Cross Checks: Game of the Week
Pittsburgh Penguins coach Dan Bylsma sounded pretty darned upbeat.
In fact, he sounded positively cheery as he discussed a team that has a No. 1 goalie in a funk, a top center on the shelf and a former scoring champ who won't shoot the puck.
No obstacle is too daunting, no adversity too imposing not to be met with a smile and a healthy dose of optimism.
So with the Boston Bruins and their impeccable defense and top-notch goaltending headed to Pittsburgh on Wednesday night and the high-powered Tampa Bay Lightning next on Friday, Bylsma is looking forward to seeing how his squad measures up.
His logic: This is the perfect time for a team looking to get back into championship sync to figure out how to win when things look bleak.
"I'm eager for these games," Bylsma told ESPN.com on Tuesday. "We need to start building the identity of how we're going to play."
The Penguins got off to a roaring start last season, unusual for a team that was coming off a draining championship run. But as the season went on, the team's ability to close out opponents and find that killer instinct and extra gear seemed to evaporate. The Penguins never found that quality and were bounced in the second round of the playoffs after blowing a 3-2 series lead against eighth-seeded Montreal.
So far this season, the Penguins have done some good things. They have incorporated Zbynek Michalek and Paul Martin, key pieces to their blue line. The Pens give up very little, allowing the second-fewest shots per game (26.6) in the league. Kris Letang is putting up terrific numbers from the back end, ably filling the void created by the departure of Sergei Gonchar. Captain Sidney Crosby's 19 points were good enough for third in the NHL scoring race as of Wednesday morning.
But things aren't all roses and chilled champagne in the Steel City. The Penguins are a middle-of-the-pack 7-7-1. Their power play is shuffling along at a 13.3 percent efficiency (ranking 21st in the league). Frank J. Selke Trophy nominee Jordan Staal was ready to come back from a foot injury that had kept him out of action all season but then broke his hand, and he is out for another month or so. Evgeni Malkin, former scoring champ and playoff MVP, has managed just four goals in 14 games and is minus-5.
Malkin's play follows a curiously unproductive end to his playoff season in May, and that followed his curiously unproductive 2009-10 regular season, when he finished with 77 points, 36 fewer than the previous campaign.
But Bylsma has seen signs that Malkin can return to form. The big center scored in the Pens' come-from-behind win over Phoenix in the team's last outing, Malkin's first goal in six games. More important from Bylsma's perspective is that Malkin shot the puck.
In the game before, against Anaheim, Malkin passed up at least five good shooting chances, Bylsma said. In Phoenix, he took four shots on one power play.
"That's what he needs to be, a little bit more in his game," Bylsma said. "He needs to have more of a shooter's mentality."
It stands to reason that the Penguins' power play also will improve if Malkin can find a way to produce more offensively, taking the burden off Crosby.

================================

▶ Problem A
Render everything in the listing from the line containing "black rectangle: moved 6 px right" down to the line containing "yellow arrow: moved 60 px left, 54 px up" as a JSON list of strings, one string per line.
The Penguins article and the listing that follows it come from unrelated sources.

▶ Data shown
================================

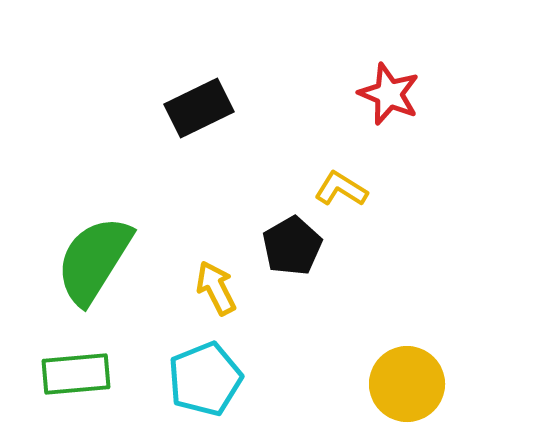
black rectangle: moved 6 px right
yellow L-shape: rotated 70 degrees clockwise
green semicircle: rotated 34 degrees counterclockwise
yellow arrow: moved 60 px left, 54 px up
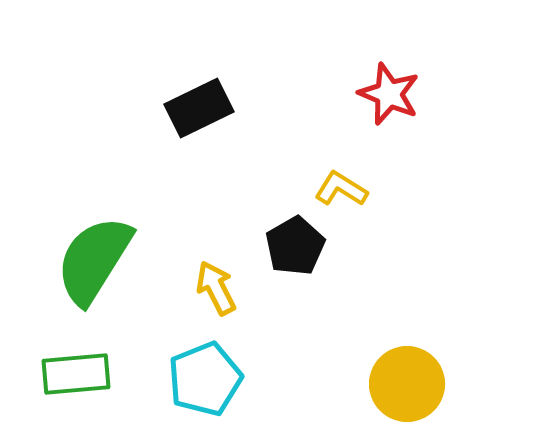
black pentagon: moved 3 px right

================================

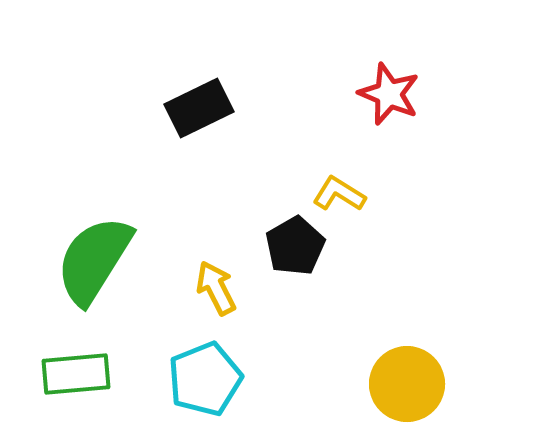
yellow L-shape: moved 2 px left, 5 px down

================================

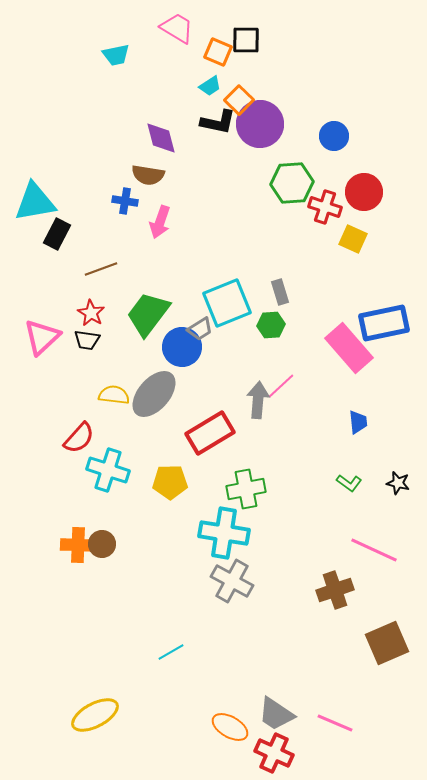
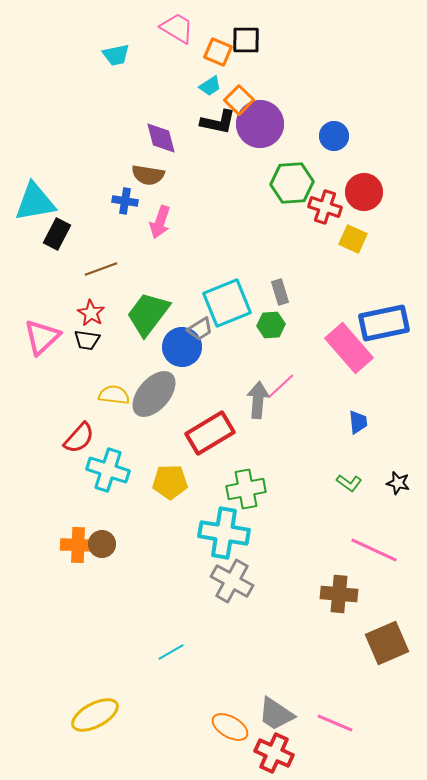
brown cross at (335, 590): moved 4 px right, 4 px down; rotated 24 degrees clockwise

================================

▶ Problem B
Reproduce everything in the Penguins article from "So far this" down to "of Wednesday morning.", word for word.

▶ Correct output A
[
  "black rectangle: moved 6 px right",
  "yellow L-shape: rotated 70 degrees clockwise",
  "green semicircle: rotated 34 degrees counterclockwise",
  "yellow arrow: moved 60 px left, 54 px up"
]

▶ Correct output B
So far this season, the Penguins have done some good things. They have incorporated Zbynek Michalek and Paul Martin, key pieces to their blue line. The Pens give up very little, allowing the second-fewest shots per game (26.6) in the league. Kris Letang is putting up terrific numbers from the back end, ably filling the void created by the departure of Sergei Gonchar. Captain Sidney Crosby's 19 points were good enough for third in the NHL scoring race as of Wednesday morning.